## USING THE INFORMATION
a – Translate this sentence from the text on Musk's China visit into Spanish: "Overall, Musk's visit to China is viewed as a clear message with positives for Tesla."
b – According to the text on Musk's China visit, what price target did Morgan Stanley keep for Tesla?
c – In the text on Musk's China visit, switch "unannounced" to "surprise" and write out the part from "While the trip" to "the investment bank.".

While the trip was clearly aimed at securing approval for Tesla's (NASDAQ:TSLA) self-driving technology in China, the implications run deeper, said the bank.

Analysts suggest that Musk's visit to China is a clear sign of his renewed commitment to Tesla, effectively addressing investor concerns that arose after setbacks such as the compensation package rejection by a Delaware judge.

Morgan Stanley believes the symbolism of Musk's unannounced visit to China resonates strongly, signaling his dedication not just to Tesla but also to his broader ecosystem of companies.

Moreover, "Musk winning blessing from the PRC for FSD roll-out in the country seems to address embedded fears of Tesla's China profit," wrote the investment bank.

In addition, analysts highlighted the potential national security implications of Musk's dealings in China, given his involvement in missions with SpaceX and various US government agencies.

Additionally, the convergence of artificial intelligence (AI) and robotics is underscored in regard to Tesla, with the firm stating, "There may be far more overlap in how the advancement of LLM accelerates the training and learning of the robot -whether it is a 'car shaped' robot or a human-shaped one."

Overall, Musk's visit to China is viewed as a clear message with positives for Tesla. Morgan Stanley maintained its $310 price target and overweight rating on the electric vehicle giant.

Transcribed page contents
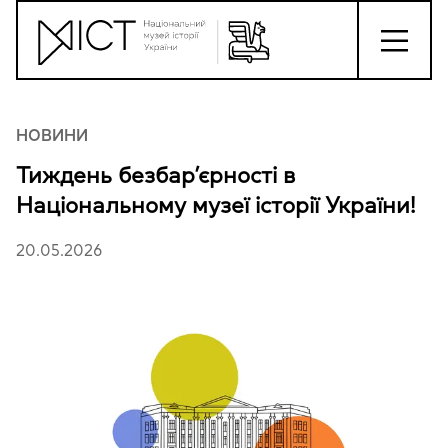
НОВИНИ
Тиждень безбар’єрності в
Національному музеї історії України!
20.05.2026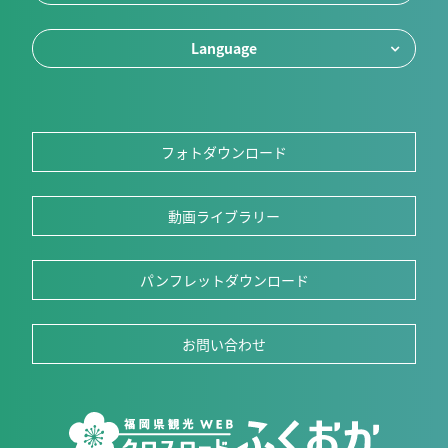
Language
フォトダウンロード
動画ライブラリー
パンフレットダウンロード
お問い合わせ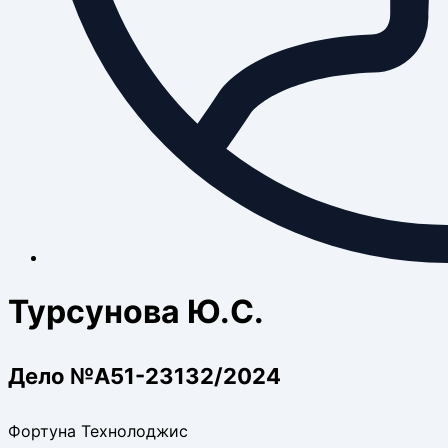
Турсунова Ю.С.
Дело №А51-23132/2024
Фортуна Технолоджис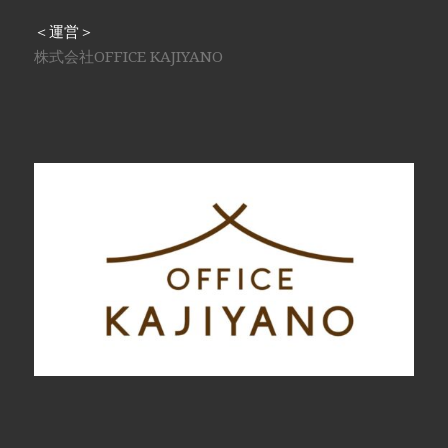
＜運営＞
株式会社OFFICE KAJIYANO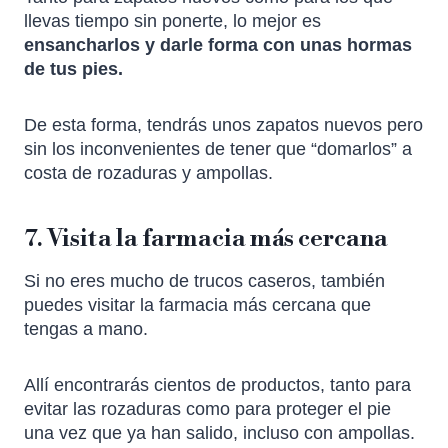
llevas tiempo sin ponerte, lo mejor es
ensancharlos y darle forma con unas hormas
de tus pies.
De esta forma, tendrás unos zapatos nuevos pero
sin los inconvenientes de tener que “domarlos” a
costa de rozaduras y ampollas.
7. Visita la farmacia más cercana
Si no eres mucho de trucos caseros, también
puedes visitar la farmacia más cercana que
tengas a mano.
Allí encontrarás cientos de productos, tanto para
evitar las rozaduras como para proteger el pie
una vez que ya han salido, incluso con ampollas.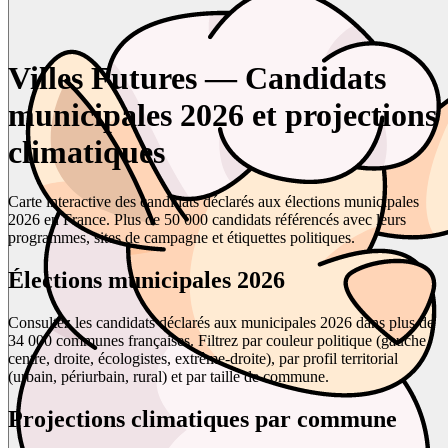
Villes Futures — Candidats
municipales 2026 et projections
climatiques
Carte interactive des candidats déclarés aux élections municipales
2026 en France. Plus de 50 000 candidats référencés avec leurs
programmes, sites de campagne et étiquettes politiques.
Élections municipales 2026
Consultez les candidats déclarés aux municipales 2026 dans plus de
34 000 communes françaises. Filtrez par couleur politique (gauche,
centre, droite, écologistes, extrême-droite), par profil territorial
(urbain, périurbain, rural) et par taille de commune.
Projections climatiques par commune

## ACTIVITY ANSWERS
a – En general, la visita de Musk a China se considera un mensaje claro con aspectos positivos para Tesla.

b – $310

c –
While the trip was clearly aimed at securing approval for Tesla's (NASDAQ:TSLA) self-driving technology in China, the implications run deeper, said the bank.

Analysts suggest that Musk's visit to China is a clear sign of his renewed commitment to Tesla, effectively addressing investor concerns that arose after setbacks such as the compensation package rejection by a Delaware judge.

Morgan Stanley believes the symbolism of Musk's surprise visit to China resonates strongly, signaling his dedication not just to Tesla but also to his broader ecosystem of companies.

Moreover, "Musk winning blessing from the PRC for FSD roll-out in the country seems to address embedded fears of Tesla's China profit," wrote the investment bank.